Linked publications and research data: use cases for Digital Libraries

Fidan Limani, Atif Latif and Klaus Tochtermann

Linking publications to ever increasing research data is becoming important for providing a more complete research picture. Siloes of publication and data, even within institutions surely hampers this picture. In this work we explore a linking strategy for scholarly resources — publications and research data.

The Emergence of Thai OER to Support Open Education

Titima Thumbumrung and Boonlert Aroonpiboon

This paper aims to present the practical work of the development of Open Educational Resources (OER) in a developing country, Thailand, to support open education and lifelong learning in the country. Thai OER is an on-going project under the Online Learning Resources for Distance Learning project in the Celebration of the Auspicious Occasion of Her Royal Highness Princess Maha Chakri Sirindhorn’s 60th Birthday Anniversary on the 2nd April 2015. It is developed by the social movement and collaborative efforts of multiple stakeholders in both the public and private sectors in the society to produce and share educational materials via the Internet under an open licensing agreement. This is to reduce the cost, access and usage barriers of students, teachers and learners, especially disadvantaged and disabled children and young people who lack opportunities to access education and knowledge. The materials, provided in Thai OER, cover a range of topics in different fields and in different formats for all users. Thai OER also collects and shares resources from GLAM (Galleries, Libraries, Archives and Museums) in the country. This paper presents the benefits of Thai OER for different levels as well as highlights major challenges to develop and adopt OER in Thailand. The challenges can be grouped into four categories: technical infrastructure, economic, social and legal challenges.
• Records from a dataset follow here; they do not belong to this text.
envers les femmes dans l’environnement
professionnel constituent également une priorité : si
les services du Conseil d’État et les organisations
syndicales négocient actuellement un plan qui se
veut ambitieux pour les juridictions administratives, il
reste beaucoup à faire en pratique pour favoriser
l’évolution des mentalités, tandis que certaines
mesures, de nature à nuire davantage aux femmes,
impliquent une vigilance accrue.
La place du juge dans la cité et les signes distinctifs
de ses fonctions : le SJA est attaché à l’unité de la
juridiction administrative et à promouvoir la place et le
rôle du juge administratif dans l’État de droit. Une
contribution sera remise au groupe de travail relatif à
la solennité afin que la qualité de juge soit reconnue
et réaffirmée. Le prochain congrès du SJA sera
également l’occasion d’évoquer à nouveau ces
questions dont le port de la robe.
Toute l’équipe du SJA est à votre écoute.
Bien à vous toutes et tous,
Fair play at Carlos III University of Madrid Library

Belén Fernandez-Del-Pino Torres and Teresa Malo-De-Molina Martín-Montalvo

This article will try to show projects held at Carlos III University Library related to FAIR principles: how we designed them, their implementation and main results. As time passes the Library evolves from a traditional library to “as open as possible, as closed as necessary” Digital Library.

Supporting description of research data: evaluation and comparison of term and concept extraction approaches

Cláudio Monteiro, Carla Teixeira Lopes and João Rocha da Silva

The importance of research data management is widely recognized, and it should start as early as possible in the research workflow to minimize the risk of data loss.
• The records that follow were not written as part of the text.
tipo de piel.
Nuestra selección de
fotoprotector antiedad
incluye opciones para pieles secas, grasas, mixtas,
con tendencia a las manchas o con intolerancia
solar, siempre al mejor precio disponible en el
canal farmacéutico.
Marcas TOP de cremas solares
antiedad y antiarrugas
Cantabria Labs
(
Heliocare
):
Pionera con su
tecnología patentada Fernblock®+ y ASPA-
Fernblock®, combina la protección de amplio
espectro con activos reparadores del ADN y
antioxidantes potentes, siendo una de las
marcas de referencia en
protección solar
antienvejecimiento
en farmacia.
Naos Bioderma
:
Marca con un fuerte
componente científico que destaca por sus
Anonymized distributed PHR using Blockchain for openness and non-repudiation guarantee

David Mendes, Irene Rodrigues, César Fonseca, Manuel Lopes, José García-Alonso and Javier Berrocal

We introduce our solution developed for data privacy, and specifically for cognitive security that can be enforced and guaranteed using blockchain technology in SAAL (Smart Ambient Assisted Living) environments. Personal clinical and demographic information segments to various levels that assures that it can only be rebuilt at the interested and authorized parties and no profiling can be extracted from the blockchain itself. Using our proposal the access to a patient’s clinical process resists tampering and ransomware attacks that have recently plagued the HIS (Hospital Information Systems) in various countries. The core of the blockchain model assures non-repudiation possible by any of the involved information producers thus maintaining ledger fidelity of the enclosed historical process information. One important side effect of this data infrastructure is that it can be accessed in open form, for research purposes for instance, since no individual re-identification or group profiling is possible by any means.